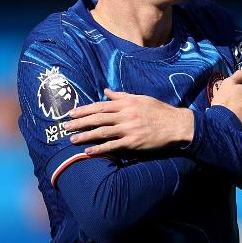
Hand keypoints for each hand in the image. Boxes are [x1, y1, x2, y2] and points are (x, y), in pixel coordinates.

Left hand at [64, 89, 193, 155]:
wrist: (175, 124)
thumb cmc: (158, 110)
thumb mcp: (140, 98)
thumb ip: (122, 95)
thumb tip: (106, 90)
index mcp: (126, 103)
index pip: (100, 105)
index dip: (84, 109)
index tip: (72, 112)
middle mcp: (125, 114)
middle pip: (98, 118)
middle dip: (80, 122)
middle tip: (65, 126)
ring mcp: (129, 128)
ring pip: (102, 131)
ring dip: (86, 135)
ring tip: (72, 139)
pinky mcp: (133, 142)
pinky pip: (113, 146)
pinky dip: (99, 149)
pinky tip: (88, 151)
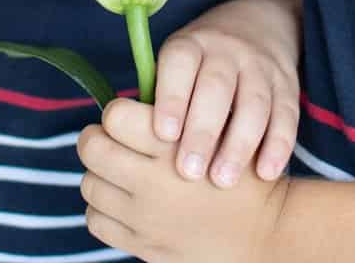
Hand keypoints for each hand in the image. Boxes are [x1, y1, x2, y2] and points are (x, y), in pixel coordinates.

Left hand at [79, 99, 288, 262]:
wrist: (265, 232)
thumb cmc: (242, 168)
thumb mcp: (219, 127)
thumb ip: (174, 113)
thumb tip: (126, 107)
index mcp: (173, 145)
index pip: (115, 116)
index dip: (116, 111)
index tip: (124, 115)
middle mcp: (154, 182)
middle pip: (93, 148)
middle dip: (95, 137)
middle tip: (107, 136)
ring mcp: (146, 219)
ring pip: (89, 184)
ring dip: (99, 172)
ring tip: (117, 167)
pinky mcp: (143, 247)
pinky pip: (96, 221)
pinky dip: (102, 206)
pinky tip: (122, 198)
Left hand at [150, 0, 299, 186]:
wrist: (262, 24)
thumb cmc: (203, 60)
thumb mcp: (179, 62)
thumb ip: (161, 94)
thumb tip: (126, 143)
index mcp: (192, 44)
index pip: (180, 62)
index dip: (171, 97)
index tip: (161, 135)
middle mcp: (227, 51)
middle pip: (216, 87)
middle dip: (202, 131)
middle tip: (188, 171)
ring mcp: (260, 67)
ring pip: (254, 103)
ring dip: (238, 143)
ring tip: (221, 180)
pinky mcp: (287, 85)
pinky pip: (286, 115)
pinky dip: (278, 145)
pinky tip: (265, 173)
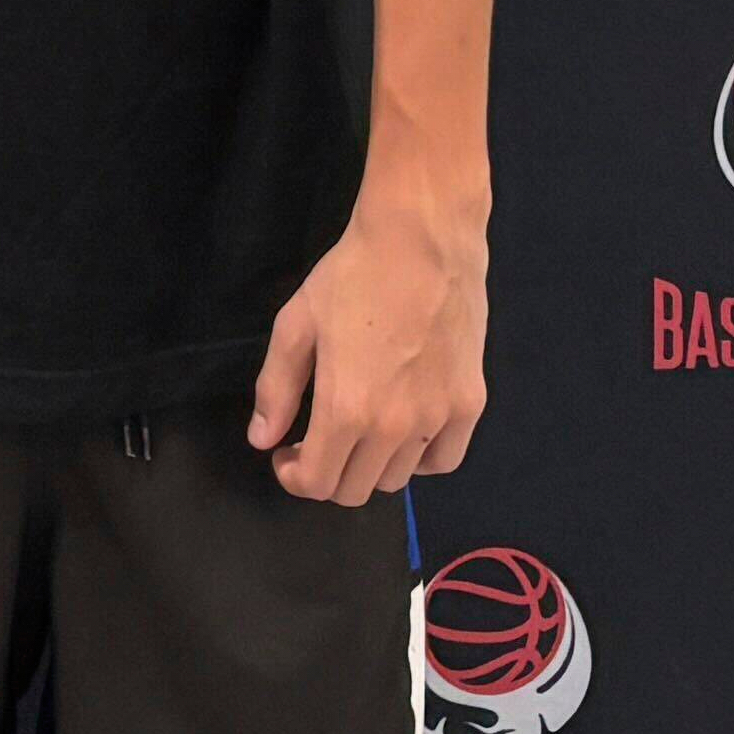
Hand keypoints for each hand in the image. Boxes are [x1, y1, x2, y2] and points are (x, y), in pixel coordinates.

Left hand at [247, 175, 488, 504]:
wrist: (421, 243)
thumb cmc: (351, 278)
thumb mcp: (295, 327)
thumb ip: (275, 389)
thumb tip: (262, 440)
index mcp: (346, 409)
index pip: (318, 483)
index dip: (294, 476)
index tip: (287, 453)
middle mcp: (396, 426)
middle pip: (356, 490)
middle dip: (326, 474)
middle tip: (315, 441)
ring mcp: (438, 418)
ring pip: (398, 480)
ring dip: (369, 466)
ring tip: (358, 430)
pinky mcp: (471, 405)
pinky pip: (443, 461)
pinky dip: (419, 459)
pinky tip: (402, 432)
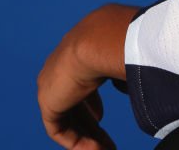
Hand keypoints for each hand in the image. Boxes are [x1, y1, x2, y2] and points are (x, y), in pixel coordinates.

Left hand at [37, 3, 139, 148]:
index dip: (90, 102)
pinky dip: (77, 142)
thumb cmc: (120, 40)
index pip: (78, 82)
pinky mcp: (48, 102)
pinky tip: (96, 149)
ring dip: (87, 137)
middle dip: (90, 125)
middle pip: (73, 103)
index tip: (100, 116)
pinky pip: (59, 129)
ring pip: (68, 118)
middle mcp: (60, 67)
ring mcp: (52, 84)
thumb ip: (124, 67)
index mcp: (75, 52)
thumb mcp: (124, 51)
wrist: (99, 39)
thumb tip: (130, 83)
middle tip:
******
The reply should hold every line of the records unchanged and no pictures.

* _Task output_
Hand keypoints for each hand in the image. Boxes are [x1, y1, x2, y2] and points are (x, y), in pixel coordinates.

Left hand at [64, 89, 193, 155]:
wrist: (175, 124)
thumb cmc: (158, 110)
thumb mcp: (140, 98)
thumb ip: (122, 95)
thumb tip: (106, 90)
index mcp: (126, 103)
index pip: (100, 105)
index dip: (84, 109)
index tip: (72, 112)
middle mcp: (125, 114)
middle pip: (98, 118)
middle dip: (80, 122)
middle tip: (65, 126)
ring mcp: (129, 128)
ring pip: (102, 131)
ring dip: (86, 135)
ring tip: (72, 139)
pinky mcp: (133, 142)
pinky pip: (113, 146)
pinky dip: (99, 149)
pinky tip: (88, 151)
Hand keypoints for each hand in the image. Boxes are [x1, y1, x2, y2] and points are (x, y), in pixel coordinates.

Left hand at [79, 99, 288, 262]:
wrist: (265, 232)
thumb cmc: (242, 168)
thumb mcp: (219, 127)
thumb ip: (174, 113)
thumb tip: (126, 107)
index mcp: (173, 145)
index pip: (115, 116)
index dip: (116, 111)
index tip: (124, 115)
middle mcp: (154, 182)
middle pip: (93, 148)
middle dip: (95, 137)
middle tip: (107, 136)
ring mcp: (146, 219)
ring pip: (89, 184)
ring dip: (99, 172)
ring tip: (117, 167)
pinky mcp: (143, 247)
pinky pip: (96, 221)
pinky dip: (102, 206)
pinky tip: (122, 198)
Left hand at [150, 0, 299, 186]:
wrist: (262, 24)
thumb cmc: (203, 60)
thumb mcp: (179, 62)
thumb ip: (161, 94)
thumb tip: (126, 143)
index mcp: (192, 44)
index pip: (180, 62)
index dip: (171, 97)
index tip: (161, 135)
middle mcp: (227, 51)
middle pip: (216, 87)
middle dip: (202, 131)
middle tip: (188, 171)
ring mcp: (260, 67)
ring pip: (254, 103)
ring dip: (238, 143)
ring tip: (221, 180)
pinky mcp: (287, 85)
pinky pip: (286, 115)
pinky dip: (278, 145)
pinky tip: (265, 173)
Hand keypoints for each hand in the image. Boxes are [x1, y1, x2, y2] and points are (x, y), in pixel coordinates.

Left hand at [247, 175, 488, 504]:
wrist: (421, 243)
thumb cmc: (351, 278)
thumb mcp: (295, 327)
thumb ip: (275, 389)
thumb tip: (262, 440)
index mcp: (346, 409)
index pip: (318, 483)
index dip: (294, 476)
index tip: (287, 453)
middle mcp: (396, 426)
middle pip: (356, 490)
middle dip: (326, 474)
middle tip: (315, 441)
ring mcp: (438, 418)
ring pip: (398, 480)
ring dip: (369, 466)
ring tip: (358, 430)
pinky mcp: (471, 405)
pinky pip: (443, 461)
pinky dip: (419, 459)
pinky tip: (402, 432)
Hand keypoints for each hand in the image. Boxes are [x1, y1, x2, y2] and points are (x, y), in pixel coordinates.

Left hand at [37, 3, 139, 148]:
index dip: (90, 102)
pinky dip: (77, 142)
thumb cmc: (120, 40)
index pip: (78, 82)
pinky mcp: (48, 102)
pinky tip: (96, 149)
ring dip: (87, 137)
middle dip: (90, 125)
middle pip: (73, 103)
index tip: (100, 116)
pinky pip: (59, 129)
ring pip: (68, 118)
middle mcp: (60, 67)
ring mcp: (52, 84)
thumb ip: (124, 67)
index mcp: (75, 52)
thumb mcp: (124, 51)
wrist: (99, 39)
thumb tip: (130, 83)
middle tip:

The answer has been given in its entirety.